I support both amendments. The so-called probing amendment appears to be just as important as the amendment moved. The amendments relate to reporting restrictions and therefore may provide the Minister with an opportunity to respond to my earlier suggestion that daily reporting by parents, who with their children would otherwise be detained, needs urgent consideration.
I understand the concerns of the noble Baroness and those noble Lords who have added their names to the amendment. Until recently, those required to report were in the main expected to attend their local police station but—and I am sure that all noble Lords involved in the Bill will acknowledge this—it was recognised that such reporting does not come within the core work expected of police officers. The Government felt it appropriate to put in place alternative arrangements so that the reporting obligation could be taken away from the police and focused on the Immigration Service. It makes more sense for those required to report to be seen by an immigration official rather than a police officer. That is why we are establishing a network of reporting centres.
The opening of reporting centres has meant that, in some cases, people have to travel a far longer distance in order to report—there are fewer reporting centres than police stations. To address the concerns that some of those required to report, such as supported asylum seekers, would be unable to meet the costs of travel, we are proposing that the Secretary of State may meet the reasonable costs of travel. It is the word "may" which is causing some difficulty.
We see no reason to meet the costs of travel in every case where a person is required to report. Perhaps it is that which separates the two sides of the argument. However, we have argued on previous occasions that some asylum seekers—not all by any means—will be able to fund the cost of travel themselves, while others will be required to report to a centre within reasonable walking distance of their home. Thus it will not be the case that in every instance an asylum seeker will incur costs or be without the means to pay the reasonable costs of travel.
For that reason, the term "may" has been used in the Bill. We wish to retain a measure of flexibility so that we do not have to refund every claim for travel costs. Not in every case will costs be incurred.
I hope that I shall also be able to reassure the Committee that Amendment No. 174 is unnecessary, although I accept that it is a probing amendment. While the Immigration and Nationality Directorate has yet to issue precise instructions, it seems likely that when asylum seekers leave the induction centre, they will be issued with a warrant to enable them to travel to the reporting centre when required. When asylum seekers comply with this requirement, they will be given a further date for attendance and at the same time issued with a warrant to enable them to travel to the centre.

● ● ● ● ● ● ●

• [EXERCISE 1] Decide whether each statement agrees with the reporting-centres passage, answering yes or no and quoting the deciding words: (a) The Government intends to meet the costs of travel in every case where a person is required to report. (b) There are fewer reporting centres than police stations. (c) The Immigration and Nationality Directorate has already issued precise instructions on travel warrants.

• [GIVEN ENTRIES]
● ● ● ● ● ● ●

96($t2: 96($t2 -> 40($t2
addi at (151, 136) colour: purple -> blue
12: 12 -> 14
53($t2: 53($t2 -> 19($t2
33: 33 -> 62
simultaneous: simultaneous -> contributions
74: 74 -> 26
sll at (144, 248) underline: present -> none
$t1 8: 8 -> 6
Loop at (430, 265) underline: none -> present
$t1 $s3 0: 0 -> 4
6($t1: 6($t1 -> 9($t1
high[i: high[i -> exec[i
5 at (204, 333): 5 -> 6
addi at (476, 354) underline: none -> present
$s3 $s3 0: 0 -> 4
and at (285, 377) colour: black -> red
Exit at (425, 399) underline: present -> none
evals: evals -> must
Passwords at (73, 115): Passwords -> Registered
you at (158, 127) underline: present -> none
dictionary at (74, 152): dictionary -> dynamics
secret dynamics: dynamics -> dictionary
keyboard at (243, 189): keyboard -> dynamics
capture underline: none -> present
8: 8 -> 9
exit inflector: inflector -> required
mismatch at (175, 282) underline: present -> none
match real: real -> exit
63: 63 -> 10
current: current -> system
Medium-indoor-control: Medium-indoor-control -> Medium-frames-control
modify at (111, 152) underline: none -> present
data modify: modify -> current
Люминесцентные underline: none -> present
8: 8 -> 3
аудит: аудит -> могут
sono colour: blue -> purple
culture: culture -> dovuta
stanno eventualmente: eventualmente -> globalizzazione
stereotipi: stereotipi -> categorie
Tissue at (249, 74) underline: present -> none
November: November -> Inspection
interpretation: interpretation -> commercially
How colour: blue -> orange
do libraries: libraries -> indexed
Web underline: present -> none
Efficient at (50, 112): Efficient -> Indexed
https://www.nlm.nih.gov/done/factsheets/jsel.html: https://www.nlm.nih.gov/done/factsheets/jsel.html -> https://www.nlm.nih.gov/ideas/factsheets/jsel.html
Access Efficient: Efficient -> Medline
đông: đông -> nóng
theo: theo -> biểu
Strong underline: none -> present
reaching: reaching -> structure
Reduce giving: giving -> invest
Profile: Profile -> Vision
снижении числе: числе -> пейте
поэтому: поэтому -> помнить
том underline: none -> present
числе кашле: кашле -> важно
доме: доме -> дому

● ● ● ● ● ● ●

• [EXERCISE 2] Output everything in the records from the first line down to the line containing "and at (285, 377) colour: black -> red", inclusive, as a Markdown table with the columns Nr and Line. Leave out blank lines.

• [FINAL RESULT 1]
(a) No: "We see no reason to meet the costs of travel in every case where a person is required to report."
(b) Yes: "there are fewer reporting centres than police stations"
(c) No: "the Immigration and Nationality Directorate has yet to issue precise instructions"

• [FINAL RESULT 2]
| Nr | Line |
|---|---|
| 1 | 96($t2: 96($t2 -> 40($t2 |
| 2 | addi at (151, 136) colour: purple -> blue |
| 3 | 12: 12 -> 14 |
| 4 | 53($t2: 53($t2 -> 19($t2 |
| 5 | 33: 33 -> 62 |
| 6 | simultaneous: simultaneous -> contributions |
| 7 | 74: 74 -> 26 |
| 8 | sll at (144, 248) underline: present -> none |
| 9 | $t1 8: 8 -> 6 |
| 10 | Loop at (430, 265) underline: none -> present |
| 11 | $t1 $s3 0: 0 -> 4 |
| 12 | 6($t1: 6($t1 -> 9($t1 |
| 13 | high[i: high[i -> exec[i |
| 14 | 5 at (204, 333): 5 -> 6 |
| 15 | addi at (476, 354) underline: none -> present |
| 16 | $s3 $s3 0: 0 -> 4 |
| 17 | and at (285, 377) colour: black -> red |